- Task directions -
Line by line, transcribe the data below exactly and pass over the images.

*** Material provided ***

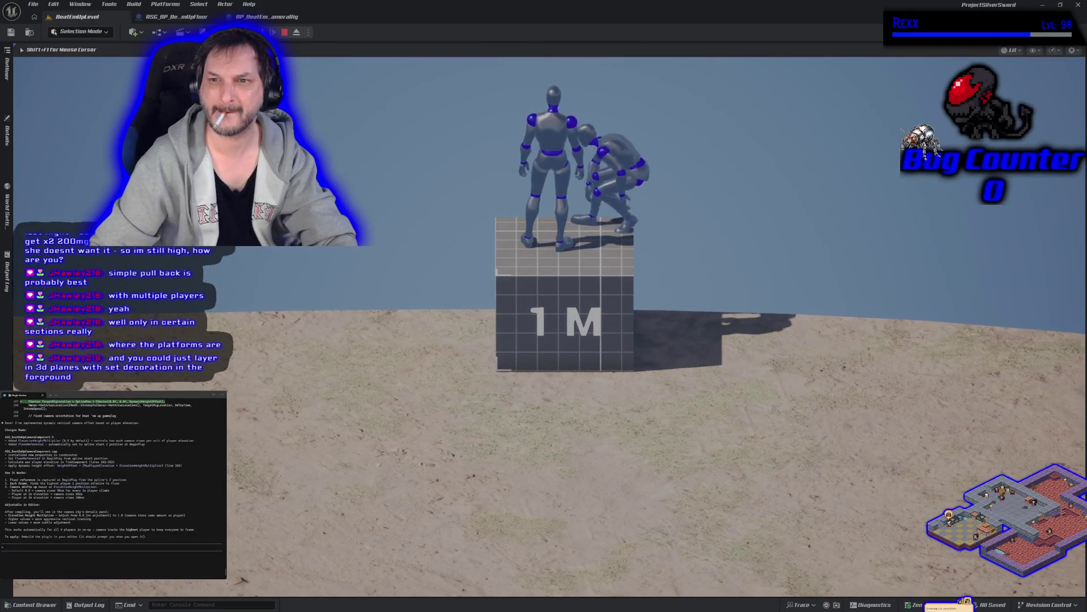
pyautogui.press('space')
pyautogui.press('d')
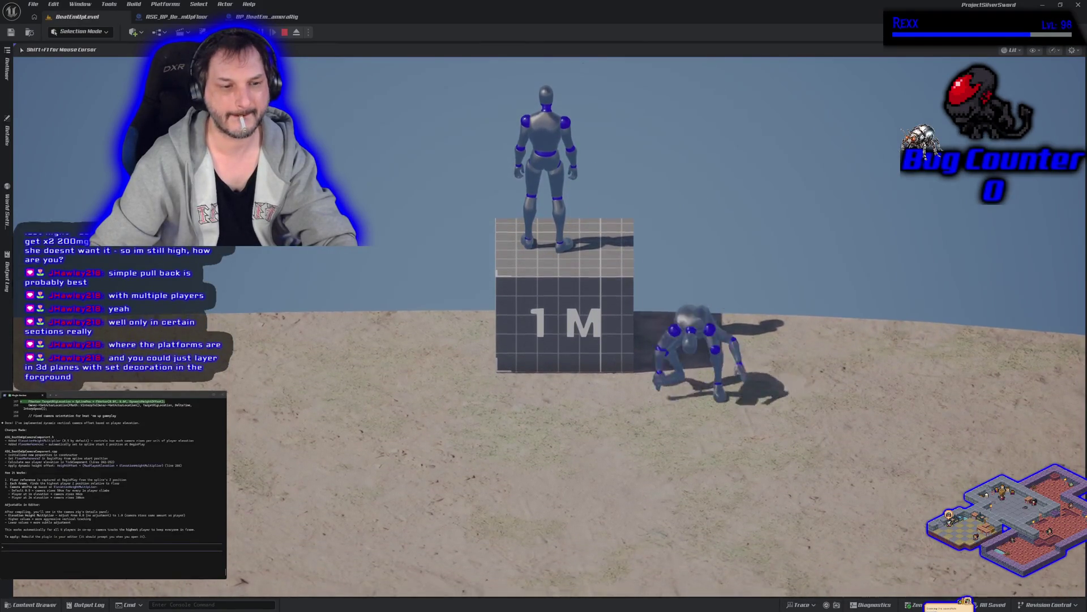
pyautogui.press('s')
pyautogui.press('a')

***

- Solution below -
pyautogui.press('space')
pyautogui.press('d')
pyautogui.press('s')
pyautogui.press('a')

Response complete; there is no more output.